## Q. 9.3

For the beam with the given loading, with a maximum load intensity of $q_0$ , find (a) the reaction at A, (b) the equation of the elastic curve w(x), and (c) the slope at A.

Find: Reactions, deflection w(x), slope of neutral axis at A.
Assume: Hooke’s law applies; long, slender beam.

## Verified Solution

\begin{aligned} & \sum F_y=0=R_A+R_B-\frac{1}{2} q_0 L, \\ \curvearrowleft & \sum M_{\text {about } A}=0=-M_B+R_B L-\left(\frac{1}{2} q_0 L\right)\left(\frac{2 L}{3}\right) \text {, } \\ \curvearrowleft & \sum M_{\text {about } B}=0=-M_B-R_A L+\left(\frac{1}{2} q_0 L\right)\left(\frac{L}{3}\right) . \\ & \end{aligned}

We have three unknowns ($R_A, \ R_B$, and $M_B$) and only two relevant equilibrium equations, so this problem is statically indeterminate. We will proceed with the solution for w(x), leaving the reactions as unknowns, and hope that our boundary conditions for V, M, dw/dx, and w may help us out. First, we will make an imaginary cut at some x to determine the form of M(x).

We require moment equilibrium about our point x, that is, $-M(x)+\left(\frac{1}{2} q_0 x^2 / L\right)(x / 3)- R_A x=0$. Thus, $M(x)=-R_A x+q_0 x^3 / 6 L$. Having this expression for internal bending moment as a function of x allows us to integrate the second-order equation for deflection w(x):

$E I \frac{d^2 w(x)}{d x^2}=-M(x)=R_A x-\frac{q_0 x^3}{6 L} .$

Integrate: $E I \frac{d w(x)}{d x}=\frac{1}{2} R_A x^2-\frac{q_0 x^4}{24 L}+C_1 .$
Integrate: $\operatorname{EI} w(x)=\frac{1}{6} R_A x^3-\frac{q_0 x^5}{120 L}+C_1 x+C_2 .$

Note that the numbering scheme for our constants of integration is not tied to the numbered $C_i$ cited in Section 9.3. Although this scheme was followed in Example 9.1, there is no need to stick to it. In working problems, we will most often be integrating the second-order equation and so will have only two constants to find, so they may be named in any manner the problem solver deems appropriate.
We now need some boundary conditions to find the constants $C_1$ and $C_2$ above.

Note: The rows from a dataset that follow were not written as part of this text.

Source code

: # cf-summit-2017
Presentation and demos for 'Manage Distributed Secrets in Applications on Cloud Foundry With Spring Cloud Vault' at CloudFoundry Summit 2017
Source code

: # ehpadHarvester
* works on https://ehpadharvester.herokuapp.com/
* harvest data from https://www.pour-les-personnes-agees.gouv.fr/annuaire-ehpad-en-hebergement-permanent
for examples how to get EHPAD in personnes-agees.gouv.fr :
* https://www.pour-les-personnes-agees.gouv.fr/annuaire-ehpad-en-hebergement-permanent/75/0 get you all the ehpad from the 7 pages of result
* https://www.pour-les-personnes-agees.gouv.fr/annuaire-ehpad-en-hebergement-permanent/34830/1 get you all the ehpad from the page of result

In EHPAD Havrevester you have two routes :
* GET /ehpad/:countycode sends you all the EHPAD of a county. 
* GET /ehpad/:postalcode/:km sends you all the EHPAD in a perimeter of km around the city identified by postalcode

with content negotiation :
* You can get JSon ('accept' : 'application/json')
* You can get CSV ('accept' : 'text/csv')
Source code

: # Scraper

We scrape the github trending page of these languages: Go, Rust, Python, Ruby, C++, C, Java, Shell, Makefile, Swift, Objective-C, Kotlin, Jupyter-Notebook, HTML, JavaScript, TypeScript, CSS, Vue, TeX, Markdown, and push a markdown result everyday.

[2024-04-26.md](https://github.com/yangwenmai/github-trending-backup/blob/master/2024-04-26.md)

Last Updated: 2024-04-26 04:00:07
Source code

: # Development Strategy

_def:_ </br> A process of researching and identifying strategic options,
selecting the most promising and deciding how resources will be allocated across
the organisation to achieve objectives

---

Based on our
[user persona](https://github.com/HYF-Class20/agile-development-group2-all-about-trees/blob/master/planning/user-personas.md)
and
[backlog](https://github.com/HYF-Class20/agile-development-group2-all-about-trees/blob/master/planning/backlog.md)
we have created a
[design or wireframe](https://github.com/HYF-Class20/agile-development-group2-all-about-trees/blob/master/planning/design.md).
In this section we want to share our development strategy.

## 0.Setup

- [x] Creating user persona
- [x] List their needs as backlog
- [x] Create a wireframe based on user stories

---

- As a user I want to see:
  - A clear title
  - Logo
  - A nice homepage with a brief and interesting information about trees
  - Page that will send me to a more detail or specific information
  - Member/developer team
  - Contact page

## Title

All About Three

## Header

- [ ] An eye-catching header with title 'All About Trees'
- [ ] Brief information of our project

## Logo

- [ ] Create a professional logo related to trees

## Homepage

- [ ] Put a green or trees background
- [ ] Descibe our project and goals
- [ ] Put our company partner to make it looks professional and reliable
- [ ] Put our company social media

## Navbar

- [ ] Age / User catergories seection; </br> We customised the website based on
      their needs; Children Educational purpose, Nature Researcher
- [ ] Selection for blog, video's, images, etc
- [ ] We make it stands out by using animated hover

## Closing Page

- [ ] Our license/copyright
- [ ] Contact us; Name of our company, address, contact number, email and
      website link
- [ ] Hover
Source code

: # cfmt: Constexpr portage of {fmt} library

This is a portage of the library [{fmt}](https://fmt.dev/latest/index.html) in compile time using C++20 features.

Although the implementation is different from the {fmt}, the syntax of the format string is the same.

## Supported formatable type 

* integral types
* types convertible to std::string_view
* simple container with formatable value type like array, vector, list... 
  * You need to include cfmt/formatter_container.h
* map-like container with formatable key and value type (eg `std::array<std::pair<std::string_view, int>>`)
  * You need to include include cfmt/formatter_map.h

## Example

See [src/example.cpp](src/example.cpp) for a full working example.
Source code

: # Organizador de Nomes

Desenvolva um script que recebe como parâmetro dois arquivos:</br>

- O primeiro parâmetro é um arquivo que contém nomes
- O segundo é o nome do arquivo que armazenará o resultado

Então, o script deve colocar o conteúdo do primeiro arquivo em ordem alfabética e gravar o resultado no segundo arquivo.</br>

At A, where x = 0, we have a pin support, at which we are sure both moment and deflection are zero. Then one of these that helps us is w(x = 0) = 0. At B, or x = L, we have a fixed support, where deflection and slope must both be zero. Applying these three BCs gets us

\begin{aligned} w(x=0)=0 \quad \rightarrow \quad C_2=0, \\ w(x=L)=0 \quad \rightarrow \quad \frac{1}{6} R_A L^3-\frac{q_0 L^4}{120}+C_1 L=0, \\ \left.\frac{\mathrm{d} w}{\mathrm{~d} x}\right|_{x=L}=0 \quad \rightarrow \quad \frac{1}{2} R_A L^2-\frac{q_0 L^3}{24}+C_1=0 . \end{aligned}

At last, we have two equations and two unknowns, a soluble system. We choose arbitrarily to solve for $R_A$ first, and do this by multiplying the slope boundary condition by L and then subtracting the deflection condition:

$\left(\frac{1}{2} R_A L^3-\frac{q_0 L^4}{24}+C_1 L\right)-\left(\frac{1}{6} R_A L^3-\frac{q_0 L^4}{120}+C_1 L\right)=0 .$

So,

$\frac{1}{3} R_A L^3-\frac{q_0 L^4}{30}=0$

This allows us to solve for $R_A=\frac{1}{10} q_0 L$, which is an upward force as assumed in the FBD, and which we note is independent of E I. By substituting this $R_A$ into either condition at x = L, we are able to find that the constant $C_1=-\frac{1}{120} q_0 L^3$. Putting both of these into our expression for the deflection of the neutral axis, we have

$E I w(x)=\frac{1}{6}\left(\frac{1}{10} q_0 L\right) x^3-\frac{q_0 x^5}{120 L}+\left(-\frac{1}{120} q_0 L^3\right) x ,$

or

$w(x)=\frac{q_0 / L}{120 E I}\left(-x^5+2 L^2 x^3-L^4 x\right)$

We could then find a general expression for the slope dw/dx of the neutral axis along the beam, and find the slope at A as requested in part (c):

$\frac{\mathrm{d} w}{\mathrm{~d} x}(x=0)=-\frac{q_0 L^3}{120 E I}$

Note: We could also have solved this complex problem by recognizing the loading on the beam as the superposition of two more straightforward conditions:

The superposition of w(x) for both these loading conditions is exactly the result achieved above. Superposition is quite a useful technique for finding the deflections of beams.